After all batches complete (~1 hour):

platform.system_get_cve_exposure({ cve_id: "DRILL-CVE-2026-99001" })
// → { exposed_instance_count: 0, exposed_modules: [], ... }

Expected outcome: zero exposure. If non-zero, some instances were silent during the upgrade window:

platform.execute_skill({
  skill: "system-attribute-failure",
  inputs: { instance_id: "<silent-instance>" }
})
// → diagnoses why this instance didn't reconcile

Extract a learning

platform.create_learning({
  title: "DRILL: DRILL-CVE-2026-99001 OpenSSL response — 60-instance scope",
  category: "discovery",
  content: "Synthetic critical CVE drill. Exposure correctly identified 60 instances across system-base + nginx. Total fix duration: 58 min. system-base bump (1.0.3→1.0.4) ran first per remediation plan (42 instances, 4-batch, 0 failures). nginx (1.24→1.26) ran in parallel after first 2 batches of system-base completed (per dependency_spec). Zero circuit breaker trips. Lessons: parallel module upgrades work when modules are independent; sequencing was correct via DependencyResolutionService.",
  tags: ["cve-drill", "openssl", "incident-response", "rolling-upgrade"],
  related_entities: [
    { type: "cve", id: "DRILL-CVE-2026-99001" },
    { type: "module", name: "system-base" },
    { type: "module", name: "nginx" }
  ]
})

Cleanup (drill only)

platform.system_delete_cve({ cve_id: "DRILL-CVE-2026-99001" })

For a real CVE, do not delete — keep the record for audit. The CveExposure rows transition to remediated and stay queryable.

Troubleshooting

system_create_cve / system_get_cve_exposure / system_delete_cve return "action not found" — these MCP actions ship at different times; some may still be in the gap backlog. Workarounds:

  • Insert CVE via Rails console: cd server && bundle exec rails console then System::Cve.create!(cve_id: "DRILL-...", severity: "critical", ...)
  • Query exposure via direct model: System::CveExposure.where(cve_id: ...)
  • Delete via console: System::Cve.find_by(cve_id: ...).destroy

Triage skill returns risk_score: 0 — SBOM ingestion isn't seeing the affected packages.

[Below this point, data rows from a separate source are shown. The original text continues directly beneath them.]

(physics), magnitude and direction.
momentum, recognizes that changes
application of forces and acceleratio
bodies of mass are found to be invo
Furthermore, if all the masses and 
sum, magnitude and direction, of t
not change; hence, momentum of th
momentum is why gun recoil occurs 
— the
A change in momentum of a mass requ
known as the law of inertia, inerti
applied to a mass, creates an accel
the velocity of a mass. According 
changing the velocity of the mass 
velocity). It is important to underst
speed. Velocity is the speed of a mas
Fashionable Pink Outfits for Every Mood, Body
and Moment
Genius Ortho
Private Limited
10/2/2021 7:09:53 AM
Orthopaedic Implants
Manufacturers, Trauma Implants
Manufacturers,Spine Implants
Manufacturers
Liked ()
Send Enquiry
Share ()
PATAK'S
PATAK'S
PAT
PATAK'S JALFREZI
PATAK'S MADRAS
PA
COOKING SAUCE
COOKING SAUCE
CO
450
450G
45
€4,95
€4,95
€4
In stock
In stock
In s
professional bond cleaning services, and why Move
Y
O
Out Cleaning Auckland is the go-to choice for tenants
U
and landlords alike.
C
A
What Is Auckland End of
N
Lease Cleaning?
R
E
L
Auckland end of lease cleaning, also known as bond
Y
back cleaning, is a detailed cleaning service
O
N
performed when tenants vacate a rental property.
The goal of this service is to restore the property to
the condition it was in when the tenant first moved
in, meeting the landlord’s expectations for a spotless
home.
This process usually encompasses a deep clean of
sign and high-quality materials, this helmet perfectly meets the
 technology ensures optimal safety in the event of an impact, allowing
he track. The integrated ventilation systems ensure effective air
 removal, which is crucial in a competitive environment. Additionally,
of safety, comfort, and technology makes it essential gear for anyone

Verify:

  • Module CI has the syft step (Tutorial 02 step 7)
  • The webhook landed (platform.recent_events({ kind_prefix: "system.sbom.ingested" }))
  • Package names in your affected_packages match exactly what syft emitted

Operator approval queue empty after triagecve_response skill ran but didn't create the ApprovalRequest. Check the agent's intervention policy for system.cve_remediate:

platform.agent_introspect({ agent_id: "cve_responder_agent" })

If the policy says auto_approve for low-severity CVEs and your synthetic is critical, it should always require approval — file an issue if not.

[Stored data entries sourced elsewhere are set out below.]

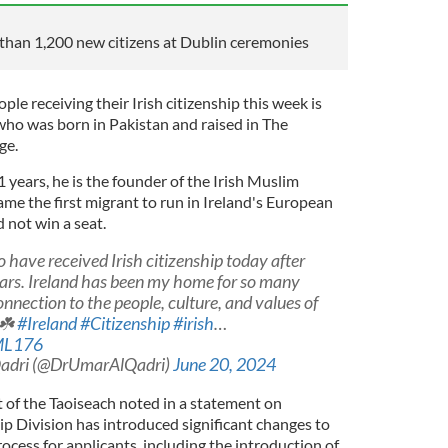
than 1,200 new citizens at Dublin ceremonies
e receiving their Irish citizenship this week is
 who was born in Pakistan and raised in The
ge.
1 years, he is the founder of the Irish Muslim
me the first migrant to run in Ireland's European
d not win a seat.
to have received Irish citizenship today after
years. Ireland has been my home for so many
connection to the people, culture, and values of
?☘️
#Ireland
#Citizenship
#irish
…
zML176
adri (@DrUmarAlQadri)
June 20, 2024
of the Taoiseach noted in a statement on
ip Division has introduced significant changes to
ocess for applicants, including the introduction of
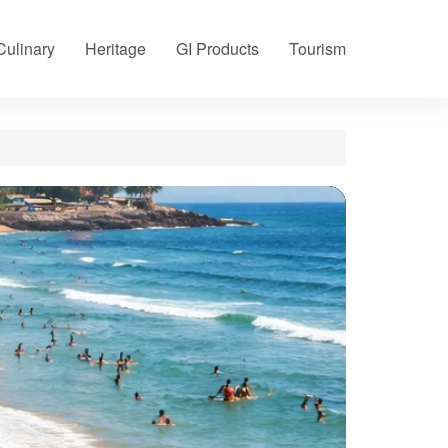
Culinary
Heritage
GI Products
Tourism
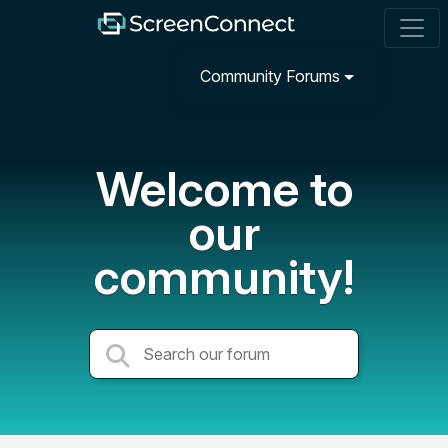
Community Forums
Welcome to
our
community!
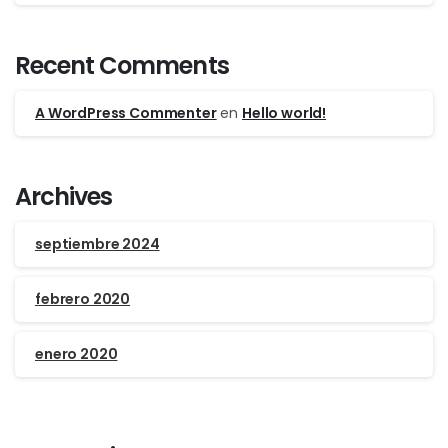
Recent Comments
A WordPress Commenter
en
Hello world!
Archives
septiembre 2024
febrero 2020
enero 2020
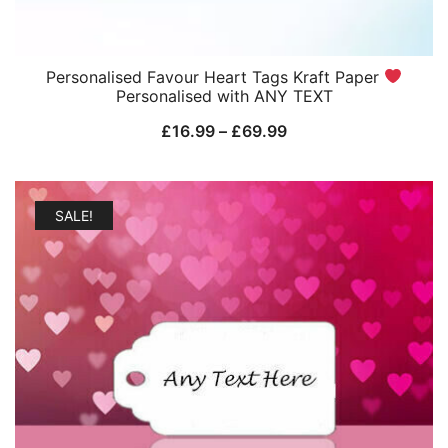
Personalised Favour Heart Tags Kraft Paper
Personalised with ANY TEXT
Price
£
16.99
–
£
69.99
range:
£16.99
through
SALE!
£69.99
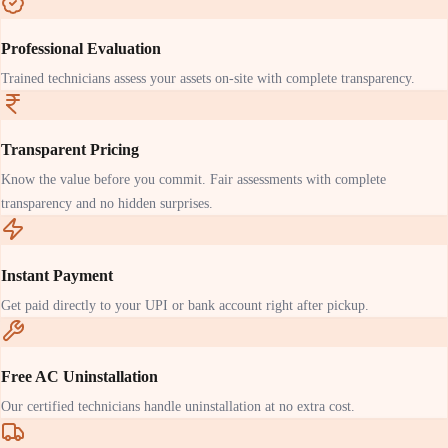
Professional Evaluation
Trained technicians assess your assets on-site with complete transparency.
Transparent Pricing
Know the value before you commit. Fair assessments with complete
transparency and no hidden surprises.
Instant Payment
Get paid directly to your UPI or bank account right after pickup.
Free AC Uninstallation
Our certified technicians handle uninstallation at no extra cost.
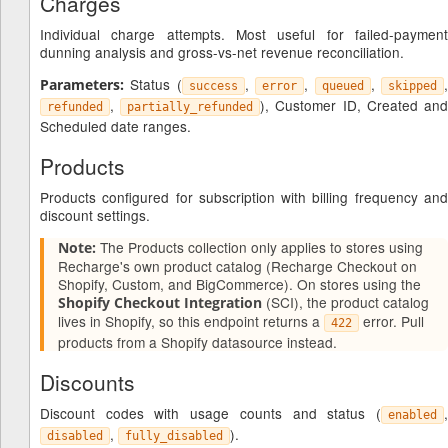
Charges
Individual charge attempts. Most useful for failed-payment
dunning analysis and gross-vs-net revenue reconciliation.
Status (
,
,
,
Parameters:
success
error
queued
skipped
,
), Customer ID, Created an
refunded
partially_refunded
Scheduled date ranges.
Products
Products configured for subscription with billing frequency and
discount settings.
The Products collection only applies to stores using
Note:
Recharge's own product catalog (Recharge Checkout on
Shopify, Custom, and BigCommerce). On stores using the
(SCI), the product catalog
Shopify Checkout Integration
lives in Shopify, so this endpoint returns a
error. Pull
422
products from a Shopify datasource instead.
Discounts
Discount codes with usage counts and status (
,
enabled
,
).
disabled
fully_disabled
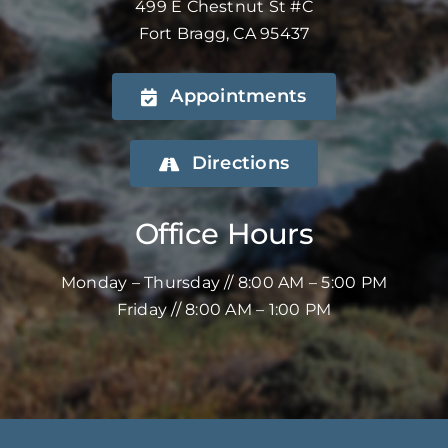
499 E Chestnut St #C
Fort Bragg, CA 95437
Appointments
Directions
Office Hours
Monday – Thursday // 8:00 AM – 5:00 PM
Friday // 8:00 AM – 1:00 PM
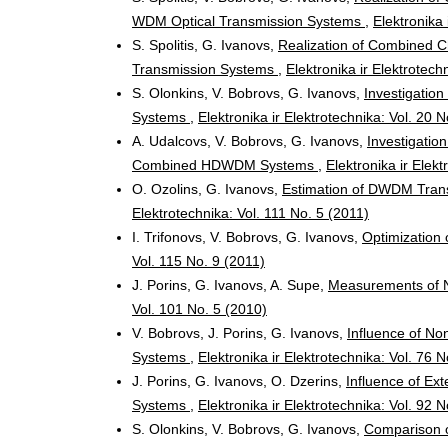
WDM Optical Transmission Systems
,
Elektronika 
S. Spolitis, G. Ivanovs,
Realization of Combined 
Transmission Systems
,
Elektronika ir Elektrotech
S. Olonkins, V. Bobrovs, G. Ivanovs,
Investigatio
Systems
,
Elektronika ir Elektrotechnika: Vol. 20 
A. Udalcovs, V. Bobrovs, G. Ivanovs,
Investigatio
Combined HDWDM Systems
,
Elektronika ir Elek
O. Ozolins, G. Ivanovs,
Estimation of DWDM Tran
Elektrotechnika: Vol. 111 No. 5 (2011)
I. Trifonovs, V. Bobrovs, G. Ivanovs,
Optimization
Vol. 115 No. 9 (2011)
J. Porins, G. Ivanovs, A. Supe,
Measurements of No
Vol. 101 No. 5 (2010)
V. Bobrovs, J. Porins, G. Ivanovs,
Influence of No
Systems
,
Elektronika ir Elektrotechnika: Vol. 76 
J. Porins, G. Ivanovs, O. Dzerins,
Influence of Ex
Systems
,
Elektronika ir Elektrotechnika: Vol. 92 
S. Olonkins, V. Bobrovs, G. Ivanovs,
Comparison o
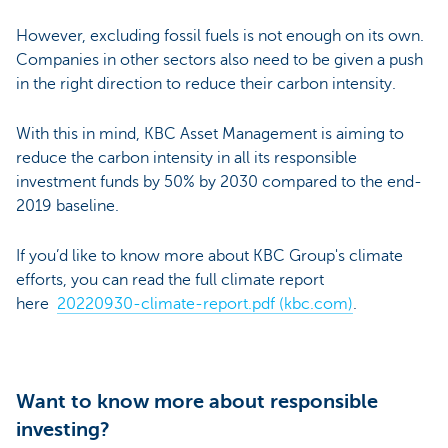
However, excluding fossil fuels is not enough on its own.
Companies in other sectors also need to be given a push
in the right direction to reduce their carbon intensity.
With this in mind, KBC Asset Management is aiming to
reduce the carbon intensity in all its responsible
investment funds by 50% by 2030 compared to the end-
2019 baseline.
If you’d like to know more about KBC Group's climate
efforts, you can read the full climate report
here
20220930-climate-report.pdf (kbc.com)
.
Want to know more about responsible
investing?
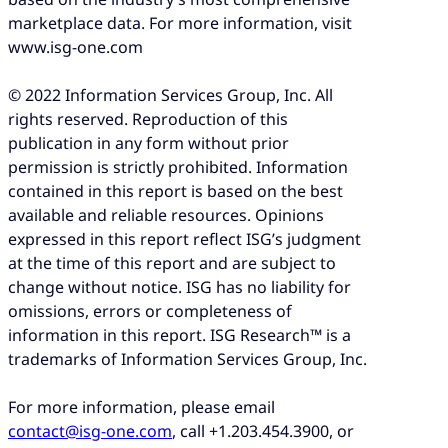
marketplace data. For more information, visit
www.isg-one.com
© 2022 Information Services Group, Inc. All
rights reserved. Reproduction of this
publication in any form without prior
permission is strictly prohibited. Information
contained in this report is based on the best
available and reliable resources. Opinions
expressed in this report reflect ISG’s judgment
at the time of this report and are subject to
change without notice. ISG has no liability for
omissions, errors or completeness of
information in this report. ISG Research™ is a
trademarks of Information Services Group, Inc.
For more information, please email
contact@isg-one.com
, call +1.203.454.3900, or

Remediation completes but exposure recompute still shows non-zero — race condition or silent instances. Cross-check:

platform.system_list_instances({
  template_id: "<affected-template>",
  exclude_running_module_digest: "<new-digest>"
})
// → instances that still report the old digest

For each one, run attribute_failure to find out why it didn't reconcile.

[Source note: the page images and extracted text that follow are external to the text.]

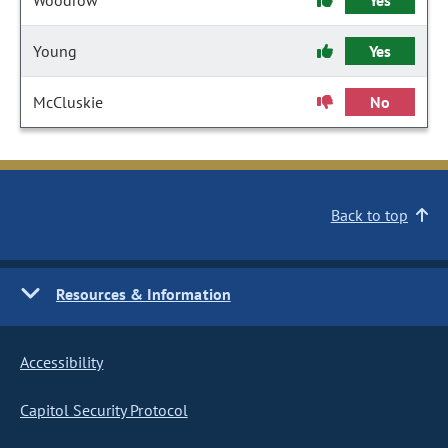
Woodrow
Yes
Young
Yes
McCluskie
No
Back to top
Resources & Information
Accessibility
Capitol Security Protocol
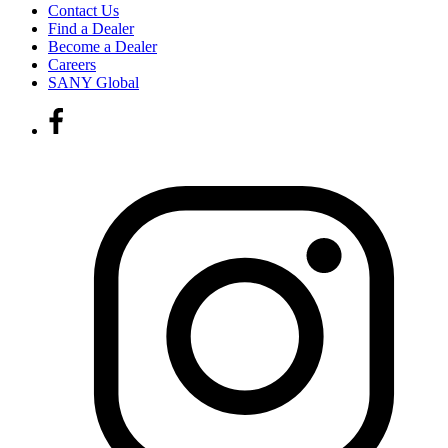
Contact Us
Find a Dealer
Become a Dealer
Careers
SANY Global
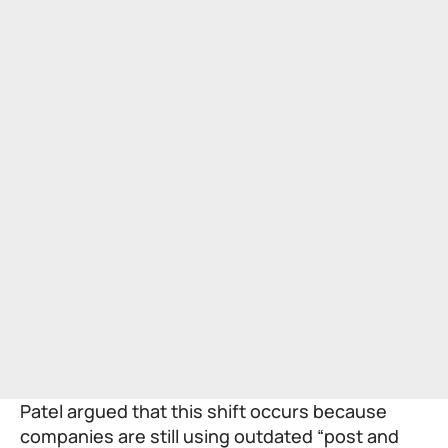
Patel argued that this shift occurs because
companies are still using outdated “post and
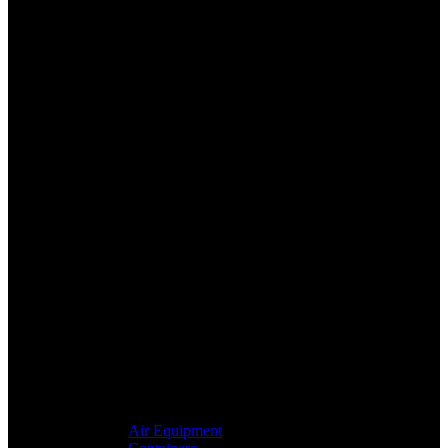
Air Equipment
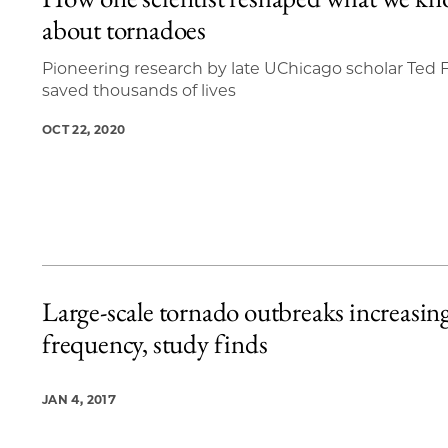
3 items loaded.
about tornadoes
Pioneering research by late UChicago scholar Ted F
saved thousands of lives
OCT 22, 2020
Large-scale tornado outbreaks increasing
frequency, study finds
JAN 4, 2017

Container image CVEs aren't detectedcve_response matches against NodeModule.package_spec (i.e., OS packages), not container image contents. For images, use external scanners (Trivy, Grype) per Use Case 10 in USE_CASE_MATRIX.md.

What's next

  • Tutorial 08 — Instance pools — for stateless workloads, the pool-replacement remediation strategy (terminate old, claim new-version from pool) is faster and safer than in-place upgrade.
  • runbooks/cve-response.md — full operator CVE runbook with SBOM-aware matching details.
  • SKILL_EXECUTORS.mdcve_response, cve_runbook_generate, cve_remediation_orchestration reference.
  • CVE Responder agent — autonomous remediation agent that runs this pipeline on every CVE feed update; see CLAUDE.md AI agents section.
  • Run drills quarterly — every drill produces a learning that compounds. Real incidents reuse the muscle memory.